According to a Defense Department spokesman and two other panelists, as Ukraine prepares to launch a new offensive in the spring, the campaign within the Defense Department for the fighter jets is gaining momentum.
Ukraine has yet to declare that fighter jets are its top priority, he noted, noting that the Pentagon is focused on sending Kyiv the assets it needs to fight directly.
A senior Ukrainian official said Saturday that Ukraine and its Western allies are holding accelerated talks about the possible shipment of both long-range missiles and military aircraft. One Ukrainian government adviser said the issue has been raised in Washington, but nothing too serious has been discussed yet. A third source said it could take weeks for the U.S. to decide whether to supply its own aircraft and approve the re-export of F-16s from other countries.
A White House spokesman declined to comment on the story, but pointed to remarks by Deputy National Security Adviser John Feiner, who said the U.S. would be very careful to discuss fighter jets with Kyiv and its allies.
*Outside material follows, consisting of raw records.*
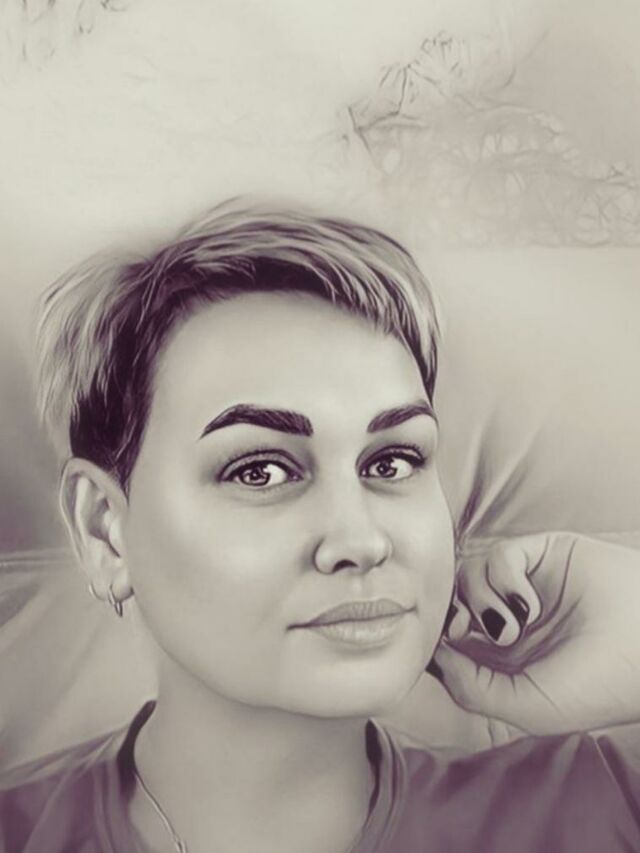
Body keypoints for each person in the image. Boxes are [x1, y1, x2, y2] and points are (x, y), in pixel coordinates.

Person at [0, 198, 639, 852]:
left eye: (392, 461)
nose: (361, 541)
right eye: (259, 471)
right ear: (105, 529)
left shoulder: (598, 805)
Even if the U.S. decides not to send F-16s to the air force, other Western countries have U.S.-made fighters they could supply. For example,Dutch Foreign Minister Wopke Hoekstra told the country's parliament last week that his cabinet would consider supplying F-16s if Kiev requested them. But the U.S. must approve the transfer.
Senior Pentagon officials acknowledge that Ukraine needs the new planes in the long term. But for now, some argue that Ukraine needs more traditional air defense equipment, such as Patriots and NASAMs, supplied by the U.S. and other countries, because it could take months to deliver the planes.
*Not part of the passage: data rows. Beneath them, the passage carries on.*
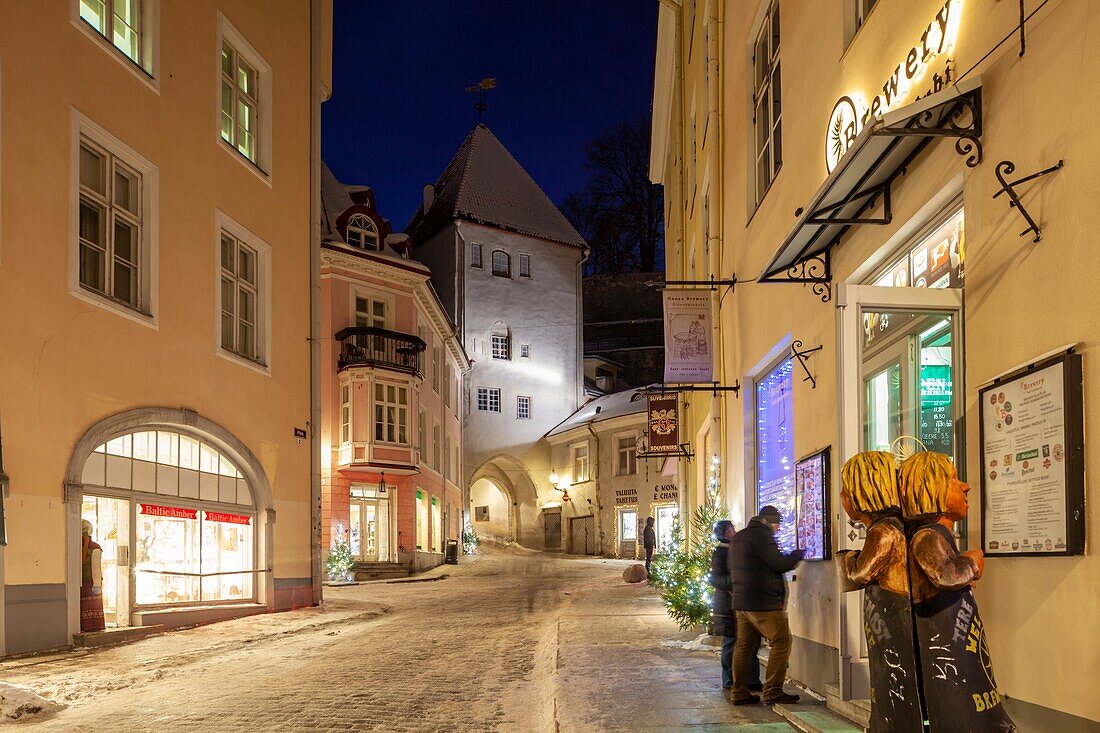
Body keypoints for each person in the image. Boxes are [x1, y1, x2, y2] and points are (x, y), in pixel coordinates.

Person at [899, 452, 1017, 732]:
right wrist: (972, 562)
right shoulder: (926, 536)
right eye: (952, 480)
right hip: (946, 663)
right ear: (929, 488)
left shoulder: (938, 536)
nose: (965, 486)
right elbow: (946, 574)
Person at [838, 452, 924, 733]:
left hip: (893, 620)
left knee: (893, 680)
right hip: (887, 617)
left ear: (863, 491)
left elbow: (861, 573)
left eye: (846, 490)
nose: (841, 496)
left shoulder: (883, 531)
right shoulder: (888, 527)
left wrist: (847, 560)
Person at [729, 505, 804, 705]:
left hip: (743, 602)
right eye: (777, 524)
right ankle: (772, 690)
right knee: (781, 640)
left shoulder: (739, 537)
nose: (778, 529)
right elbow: (778, 563)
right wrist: (797, 555)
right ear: (768, 522)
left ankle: (738, 692)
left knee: (743, 648)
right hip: (762, 602)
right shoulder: (762, 536)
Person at [709, 520, 761, 695]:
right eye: (730, 528)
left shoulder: (737, 549)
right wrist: (736, 581)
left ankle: (752, 680)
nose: (734, 530)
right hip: (727, 607)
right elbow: (716, 579)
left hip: (742, 603)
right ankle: (729, 680)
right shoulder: (720, 553)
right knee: (731, 643)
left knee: (750, 642)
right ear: (724, 532)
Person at [80, 519, 105, 633]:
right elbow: (96, 568)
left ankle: (88, 626)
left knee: (88, 605)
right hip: (89, 583)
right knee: (92, 605)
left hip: (86, 582)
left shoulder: (88, 548)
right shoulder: (94, 547)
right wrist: (97, 584)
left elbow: (95, 568)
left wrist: (96, 584)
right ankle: (93, 625)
Sending Ukraine F-16s does not solve the problem of cruise missiles or drones right now, said a senior Defense Ministry official.
According to the Ukrainian official, Ukraine insists that the U.S. begin training its fighter pilots to fly the F-16s now, before President Joe Biden approves the delivery of the planes. But the Pentagon has no interest in the proposal, U.S. officials said. One alternative, discussed at lower levels, is to begin training Ukrainian pilots in introductory fighter tactics on the training planes.
Ukraine has also considered contracting with private companies in the United States to begin training pilots, according to a source familiar with the matter.
Officials note that the F-16s were first built in the 1980s, and the Air Force is already decommissioning some of the fleet. Sending Ukraine low-key U.S. F-22s or F-35s would be considered escalation, they said, but sending F-16s would not.
Nevertheless, the F-16s are complex systems that also require massive infrastructure and highly trained specialists to operate and maintain. Training Ukrainian maintenance specialists will probably take longer than training pilots.